Her an parlayıp birini incitiyor, ortalığı birbirine katıyor.
Artık dayanamayacağım. Azıttıkça azıtıyor adamları,
En önemsiz şeyler için söylemediğini bırakmıyor.
Avdan döndüğünde, onunla konuşmayacağım.
Hasta, dersiniz.
Hizmette kayıtsız davranırsanız, iyi edersiniz,
Sorumluluk benim.
(Boru sesleri.)
OSWALD
Geliyor efendim, sesini duydum.
GONERIL
Sen ve arkadaşların bıkkın görünün, gevşek davranın.
Nedenini sorsun istiyorum. Beğenmezse, kız kardeşimin
yanına gitsin,
O da aynen benim gibi düşünüyor, biliyorum,
İkimiz de istemiyoruz tepemizde boza pişirmesini.
İhtiyar bunak, elinden çıkardığı yetkilerini
Bırakmaya yanaşmıyor bir türlü!
İnsanlar yaşlanıp bunadılar mı, yeniden çocuklaşıyorlar,
Onun için, yüz bulup şımardıklarında
Okşamak gerekir onları arada sırada.[56]
Dediklerimi unutma.
OSWALD
Baş üstüne, efendim.
GONERIL
Adamlarına karşı da soğuk durun.
Sonu neye varırsa varsın, önemi yok.
İletin bu isteklerimi arkadaşlarınıza da.
Böylece, kozlarımı paylaşacak bir fırsat çıkar onunla.[57]

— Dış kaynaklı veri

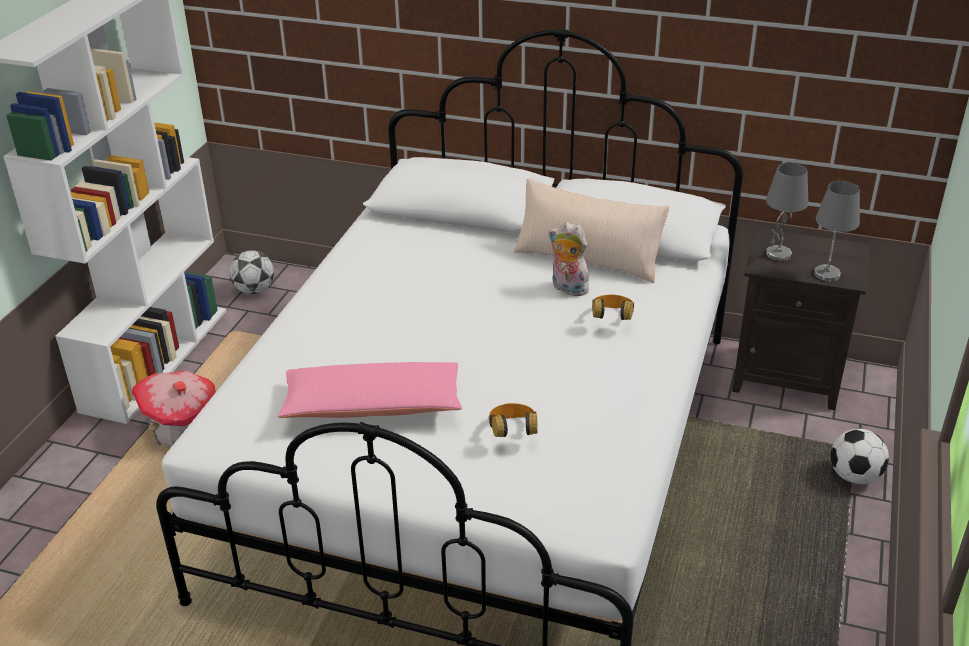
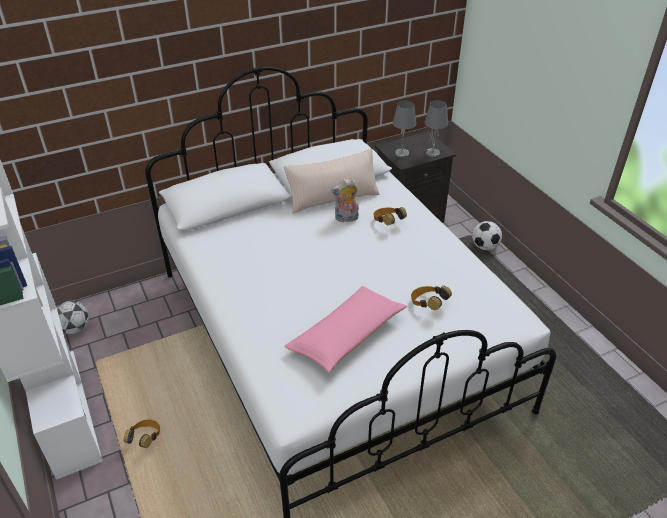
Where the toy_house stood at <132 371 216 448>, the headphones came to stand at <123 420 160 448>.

Hemen bir mektup yazacağım kardeşime de,
Aynen benim gibi hareket etsin diye.
Yemeği hazırlatın.
(Çıkar.)
(Albany Dükü'nün sarayı.)
(Kent kılık değiştirmiş olarak girer.)
KENT
Konuşmamı da değiştirebilsem
Uydurup bir yabancı aksana,
Kılık değiştirerek ulaşabilirim belki
Erişmek istediğim hayırlı maksada.
Evet Kent, suçlanıp kovulduğun şu yerde
Hizmetlilerden biri olabilirsen,
Kim bilir, belki de uğrunda nelere katlandığını anlar
O çok sevdiğin efendin.
(Boru sesleri gelir. Lear, şövalyeler ve hizmetliler
girerler.)
LEAR
Bir an bile bekleyemem, hemen hazırlansın yemeğim.
(Bir hizmetli çıkar.)
Hey sen necisin?
KENT
Bir adam efendim.
LEAR
İşin gücün var mı senin? Ne istiyorsun bizden?
KENT
İşim gücüm göründüğümden daha başka olmamak,
Bana güvenene bağlılıkla hizmet edip onurlu[59] olanı
sevmek,
Aklı başında olan ve az konuşan birine can yoldaşı
olmak,
Kıyamet gününden korkmak, başka yol kalmayınca
Dövüşmek ve balık yememek![60]
LEAR
Kimsin sen?
KENT
Çok dürüst, ama kral kadar yoksul bir kişi.
LEAR
Kralın yoksul olduğu kadar, sen bir yurttaş olarak yoksulsan, gerçekten çok yoksulsun demektir. Söyle ne istiyorsun?
KENT
Hizmet etmek.
LEAR
Kime?
KENT
Size.
LEAR
Peki beni tanıyor musun?
KENT
Hayır efendim, halinizde tavrınızda öyle bir şey var ki, içimden size "efendim" demek geliyor.
LEAR
Neymiş o?
KENT
Haşmet.
LEAR
Elinden ne gibi hizmetler gelir?
KENT
Saklamaya değecek sırları saklamasını bilirim, ata binerim, koşabilirim, çapraşık öyküleri anlatırken bozmakta ustayımdır, bir de ne kadar çirkin olursa olsun, bir haberi hiç süslemeden, dobra dobra söyleyiveririm. Sıradan her insanın yaptıklarını ben de yapabilirim. En iyi yanım, gayretli oluşumdur.
LEAR
Kaç yaşındasın?
KENT
Ne sesi güzel diye bir kadına vurulacak kadar genç, ne de bir kadının üstüne düşecek kadar yaşlıyım.